Top of Input material
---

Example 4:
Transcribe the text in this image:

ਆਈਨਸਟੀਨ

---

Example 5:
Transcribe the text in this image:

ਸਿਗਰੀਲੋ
Bottom of Input material
Copy all data exactly, start to finish.

** Exercise answer **
---

Example 4:
Transcribe the text in this image:

ਆਈਨਸਟੀਨ

---

Example 5:
Transcribe the text in this image:

ਸਿਗਰੀਲੋ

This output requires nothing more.